More mysteriously, the Treasury tacked on to the end of its responses a reference to section 23 of the freedom of information act, an exemption for “information supplied by, or relating to , bodies dealing with security matters”. This shadowy provision allows officials not to confirm or deny they do hold such information but, since no other FoI requests mention it, it’s safe to assume there is such information. From the chancellor to the spooks, if a bank faces embarrassment or worse, the full might of Whitehall has to be secretly mobilised behind it.
Corruption and Conservative Complicity
Now that it’s been revealed that MPs, most of whom were members of the ruling party, were benefiting from the bank’s advice about tax avoidance, you’re also left wondering how many Tories and others were also involved with the HSBC’s other shady dealings. How many knew about the money laundering and the breaking of trade sanctions to Iran? In fact, how many were actively involved in these activities?
And these ain’t victimless crimes, by any stretch of the imagination. Quite apart from the misery caused by drug addiction in Britain, America and Europe, the Mexican and South American drug cartels are brutal and ruthless. In Guatemala or one of the Central American states, they shot up an ordinary bus full of people just to make a point about their ruthlessness to the government.

Recorded data:
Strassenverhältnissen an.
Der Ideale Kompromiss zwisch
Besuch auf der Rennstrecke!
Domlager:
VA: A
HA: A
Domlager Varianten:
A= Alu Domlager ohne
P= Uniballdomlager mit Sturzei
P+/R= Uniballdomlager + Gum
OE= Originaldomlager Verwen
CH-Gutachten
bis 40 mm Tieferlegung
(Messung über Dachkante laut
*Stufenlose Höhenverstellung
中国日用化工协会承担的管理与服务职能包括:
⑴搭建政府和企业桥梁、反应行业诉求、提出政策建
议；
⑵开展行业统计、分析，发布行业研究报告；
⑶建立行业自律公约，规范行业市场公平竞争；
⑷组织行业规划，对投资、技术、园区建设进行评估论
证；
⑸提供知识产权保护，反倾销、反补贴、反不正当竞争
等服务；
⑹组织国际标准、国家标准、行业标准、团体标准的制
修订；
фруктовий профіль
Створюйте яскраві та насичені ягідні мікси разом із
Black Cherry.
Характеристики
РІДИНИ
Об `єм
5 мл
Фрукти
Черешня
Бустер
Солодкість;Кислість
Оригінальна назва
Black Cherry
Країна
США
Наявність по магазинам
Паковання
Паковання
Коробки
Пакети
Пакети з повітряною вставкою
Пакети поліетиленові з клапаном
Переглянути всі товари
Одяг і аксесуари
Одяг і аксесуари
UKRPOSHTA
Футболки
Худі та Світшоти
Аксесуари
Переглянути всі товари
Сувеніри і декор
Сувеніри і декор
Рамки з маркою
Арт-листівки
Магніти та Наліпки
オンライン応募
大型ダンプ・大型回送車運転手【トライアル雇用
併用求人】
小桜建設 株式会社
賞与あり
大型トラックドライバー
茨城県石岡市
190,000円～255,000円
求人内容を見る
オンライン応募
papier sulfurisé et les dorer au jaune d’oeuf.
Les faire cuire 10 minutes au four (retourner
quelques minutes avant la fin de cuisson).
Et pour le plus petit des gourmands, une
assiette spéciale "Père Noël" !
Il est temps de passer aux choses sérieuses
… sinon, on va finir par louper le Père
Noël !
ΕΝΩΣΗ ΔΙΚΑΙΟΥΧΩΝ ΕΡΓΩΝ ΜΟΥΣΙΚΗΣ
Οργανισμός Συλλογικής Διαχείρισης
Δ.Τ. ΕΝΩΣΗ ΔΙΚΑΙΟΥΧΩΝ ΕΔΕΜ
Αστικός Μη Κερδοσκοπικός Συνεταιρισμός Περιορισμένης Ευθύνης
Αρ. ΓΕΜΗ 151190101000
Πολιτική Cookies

Activity 1:
From the piece about HSBC and the Treasury, copy the part that opens with the words containing "And these ain’t" and closes with "to the government.".
Activity 2:
Write the next part of the piece about HSBC and the Treasury, picking up after its last sentence.

Final answer 1:
And these ain’t victimless crimes, by any stretch of the imagination. Quite apart from the misery caused by drug addiction in Britain, America and Europe, the Mexican and South American drug cartels are brutal and ruthless. In Guatemala or one of the Central American states, they shot up an ordinary bus full of people just to make a point about their ruthlessness to the government.

Final answer 2:
In Mexico, the war on drugs has become a true civil war between the authorities and powerful drug gangs. And they are vile. Feminist and Human Rights organisations have talked about the ‘feminicide’ in the poorer communities in Mexico, where the gangs kidnap, rape, torture and murder young women, simply for the fun of it. It’s sickening to even think that someone’s making money from dealing with these butchers.
HSBC: Britain’s Iran-Contra?
The fact that the British government also tried to shut down US investigations into the bank’s dealing with the South American drugs trade and Iran also raises the spectre of another scandal that hit the CIA in the 1980s. This was the Iran-Contra affair, where Ollie North’s friends did deals to allow South American drug lords to import cocaine into the US, in return for their backing in the war against the Sandinistas in Nicaragua. At the same time the Company was selling arms to Iran in return for their help in negotiating the release of American prisoners in Lebanon.
When that scandal hit, the effect on the poor black population of the Land of the Free was potentially explosive. One of the areas where the drugs were being dumped was downtown LA. Drugs are a major blight of Black America, to the point where some Black radicals believe that they’re being used as part of a deliberate, planned genocide by the American state against its Black citizens. When the news broke that America’s spooks really were importing drugs in America, the same drugs that were ravaging Black communities, there was a mass meeting by Black Angelenos that nearly flared into a riot.
Although the story has never been refuted, the guy who broke it has effectively had his career ruined through pressure from the authorities and the news corporations.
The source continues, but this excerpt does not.